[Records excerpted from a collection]
◆ ◆ ◆

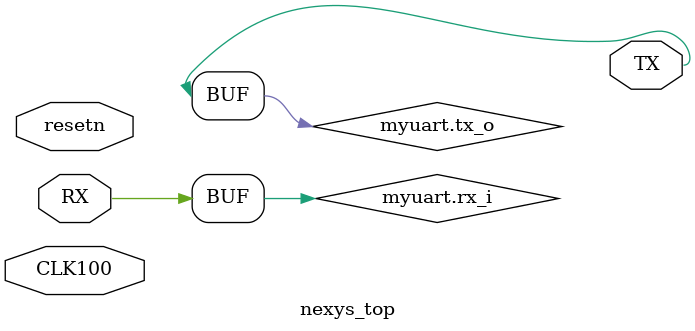
<source format=sv>
`timescale 1ns / 1ps

module nexys_top(
    input logic CLK100,
    input logic resetn,
    
    input logic RX,
    output logic TX
    );
    
    logic RST;
    assign RST = !resetn;
    
    uart myuart();
   
    assign myuart.rx_i = RX;
    assign TX = myuart.tx_o;
    
    miriscv_top top(
        .clk_i(CLK100),
        .rst_i(RST),
        .myuart(myuart)
 //       .uart_rx_i(UART_TXD_IN),
 //       .uart_tx_o(UART_RXD_OUT)
    );
    
endmodule

</source>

◆ ◆ ◆

> Work to be completed: Could you restate, word for word, every line from the one containing "assign RST = !resetn;" through the last line of the records above, and nothing more?

> Solution for this exercise:
    assign RST = !resetn;
    
    uart myuart();
   
    assign myuart.rx_i = RX;
    assign TX = myuart.tx_o;
    
    miriscv_top top(
        .clk_i(CLK100),
        .rst_i(RST),
        .myuart(myuart)
 //       .uart_rx_i(UART_TXD_IN),
 //       .uart_tx_o(UART_RXD_OUT)
    );
    
endmodule

</source>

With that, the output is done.